KUTIPAN HALAMAN:
========================================================================

Scroll untuk membaca artikel
Muhammad Taufiq
Rabu, 10 Februari 2021 | 12:46 WIB
Widya Swara atau yang akrab disapa Ki Sapu Jagad Tirtomoyo, pawang hujan terkenal di Surabaya [Suara.com/Dimas Angga]

SuaraJatim.id - Zaman boleh berubah, tapi bagaimanapun pawang hujan masih dibutuhkan. Di Surabaya, Jawa Timur, jasa sewa pawang hujan biasa dipakai masyarakat untuk mengamankan gawe besar dari hujan.

Namun sayang, penggunaan jasa ini mulai berkurang di masa pandemi seperti sekarang ini. Apalagi ada larangan menggelar hajatan besar, maka jasa sewa pawang hujan juga berkurang.

Seperti dialami Widya Swara, atau yang akrab disapa Ki Sapu Jagad Tirtomoyo. Menurut dia, larangan menggelar acara jelas berdampak pada profesi pawang hujan.

"Akhir-akhir ini jarang ada event karena mereka kena aturan pemerintah toh, biasanya normal, sebulan 2 kali. Selama pandemi jarang (dapat job), baru kemarin dapat di jalan Mayjend Sungkono," jelasnya.

Baca Juga: Tawuran Bocah Surabaya, Kakak-Adik Ini Kerjaannya Cari Musuh di Medsos

Pria ini sudah menggeluti dunia pawang hujan sejak 4 tahun lalu. Dia sudah banyak membantu para Event Organizer (EO) di Surabaya, khususnya penyelenggara acara di hotel-hotel.

Guru SMA di kawasan Manyar Sambongan, itu mengaku sebelum pandemi banyak disewa untuk mengamankan acara-acara outdoor dari hujan.

"Mulai profesional sejak 2017. Sudah dipercaya EO dan hotel-hotel, yang ngajak mayoritas dari EO-nya," terang pria yang juga menjadi Guru Seni Budaya ini, Rabu (10/02/2021).

========================================================================

ISI DATA:
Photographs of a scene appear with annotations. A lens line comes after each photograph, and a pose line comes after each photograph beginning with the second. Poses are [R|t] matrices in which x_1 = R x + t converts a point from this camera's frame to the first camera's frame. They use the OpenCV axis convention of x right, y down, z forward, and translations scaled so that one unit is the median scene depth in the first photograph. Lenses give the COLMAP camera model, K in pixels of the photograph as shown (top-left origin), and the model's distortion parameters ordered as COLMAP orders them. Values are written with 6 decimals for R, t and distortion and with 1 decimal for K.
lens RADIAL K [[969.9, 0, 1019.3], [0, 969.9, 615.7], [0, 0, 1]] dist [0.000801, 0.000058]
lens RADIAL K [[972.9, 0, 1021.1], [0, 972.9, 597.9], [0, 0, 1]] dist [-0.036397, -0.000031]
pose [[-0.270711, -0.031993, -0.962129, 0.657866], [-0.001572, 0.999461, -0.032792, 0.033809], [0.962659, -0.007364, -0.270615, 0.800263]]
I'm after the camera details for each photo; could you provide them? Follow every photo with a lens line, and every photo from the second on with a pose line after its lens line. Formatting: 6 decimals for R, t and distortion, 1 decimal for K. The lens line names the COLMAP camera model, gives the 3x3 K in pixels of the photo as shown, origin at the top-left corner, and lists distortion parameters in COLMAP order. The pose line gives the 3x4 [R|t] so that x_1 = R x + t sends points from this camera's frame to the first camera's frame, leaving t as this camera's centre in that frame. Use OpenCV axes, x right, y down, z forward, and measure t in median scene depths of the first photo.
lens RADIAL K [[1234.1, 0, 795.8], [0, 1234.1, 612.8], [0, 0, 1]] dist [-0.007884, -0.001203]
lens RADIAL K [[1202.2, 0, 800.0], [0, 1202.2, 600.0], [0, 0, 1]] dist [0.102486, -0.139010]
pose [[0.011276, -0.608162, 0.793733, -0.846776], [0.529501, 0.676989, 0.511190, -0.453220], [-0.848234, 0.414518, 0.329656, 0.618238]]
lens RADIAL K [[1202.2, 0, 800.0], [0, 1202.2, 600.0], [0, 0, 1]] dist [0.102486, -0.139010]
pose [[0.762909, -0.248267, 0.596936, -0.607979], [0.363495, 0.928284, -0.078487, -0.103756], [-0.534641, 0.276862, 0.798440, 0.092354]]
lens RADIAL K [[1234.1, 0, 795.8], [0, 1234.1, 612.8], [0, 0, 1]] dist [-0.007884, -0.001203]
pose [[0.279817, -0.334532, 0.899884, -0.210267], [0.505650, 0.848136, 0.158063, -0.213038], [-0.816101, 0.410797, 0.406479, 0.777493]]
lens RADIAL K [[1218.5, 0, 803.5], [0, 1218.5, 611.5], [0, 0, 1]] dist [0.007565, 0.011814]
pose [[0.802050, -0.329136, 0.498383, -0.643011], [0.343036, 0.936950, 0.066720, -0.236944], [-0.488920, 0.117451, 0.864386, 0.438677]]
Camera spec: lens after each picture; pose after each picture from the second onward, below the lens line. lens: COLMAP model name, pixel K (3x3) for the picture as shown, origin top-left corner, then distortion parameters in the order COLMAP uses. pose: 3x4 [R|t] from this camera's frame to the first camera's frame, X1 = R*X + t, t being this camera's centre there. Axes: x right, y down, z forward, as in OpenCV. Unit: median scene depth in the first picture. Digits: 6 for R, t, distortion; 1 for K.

========================================================================

KETENTUAN TUGAS A:
Berdasarkan artikel tentang pawang hujan di Surabaya, jelaskan mengapa jasa sewa pawang hujan berkurang di masa pandemi. Jawab dalam satu sampai tiga kalimat.
KETENTUAN TUGAS B:
Lanjutkan artikel tentang pawang hujan di Surabaya, dimulai setelah kalimat terakhir yang ditampilkan.

JAWABAN YANG DIHARAPKAN A:
Jasa sewa pawang hujan berkurang karena selama pandemi ada larangan menggelar hajatan besar. Widya Swara menyebut bahwa aturan pemerintah membuat acara jarang digelar, padahal dalam keadaan normal ia mendapat pekerjaan sebulan dua kali.

JAWABAN YANG DIHARAPKAN B:
Ki Sapu Jagad tak mematok mahar besar kepada para pengguna jasanya, hanya Rp 600 ribu. Sedangkan untuk persyaratan lainnya, penyelenggara hanya diminta menyiapkan air mendidih dan kopi pahit.

Menurut Ki Sapu Jagad, kopi pahit sebagai suguhan untuk leluhur, meminta izin agar alam memberikan kemudahan memindah lokasi hujan, maupun memberikan waktu jedah turunnya hujan di area acara.

Baca Juga: Sidang Kilat, Kisah Warga Korban Kriminalisasi di Balik Waduk Sepat

"Kita maharnya Rp 600 ribu aja, dan persyaratannya enggak macem-macem. Kalau penyelenggara hanya butuh kopi panas dan kopi pahit, biasayanya penyelenggara acara hanya mempersiapkan air panas saja di lokasi, untuk menjamu leluhur dengan cara seperti itu," ujar Ki Sapu Jagad.

Selain itu, Ki Sapu Jagad biasanya juga meminta mahar jauh-jauh hari. Ini agar alam memberi kemudahan sehingga hujan benar-benar bisa berhenti atau dipindah.

"Biasanya ngasih mahar dulu, kalau dalam dunia keilmuan bahwa alam itu sudah tahu, karena kita menjaga alam, dan tahu 'iya ada si pawang', jadi alam sudah menata sendiri," ujarnya.

Menurutnya, jika mahar yang dibayarkan pada sepekan sebelumnya, maka alam akan menata dengan sendirinya pada waktu yang sudah ditentukan oleh penyelenggara. Hal tersebut karena respon dari permintaan sang pawang.

Bahkan, dia memberikan jaminan mahar akan dikembalikan seutuhnya jika nanti tak berhasil mengatasi hujan di area yang dijaganya.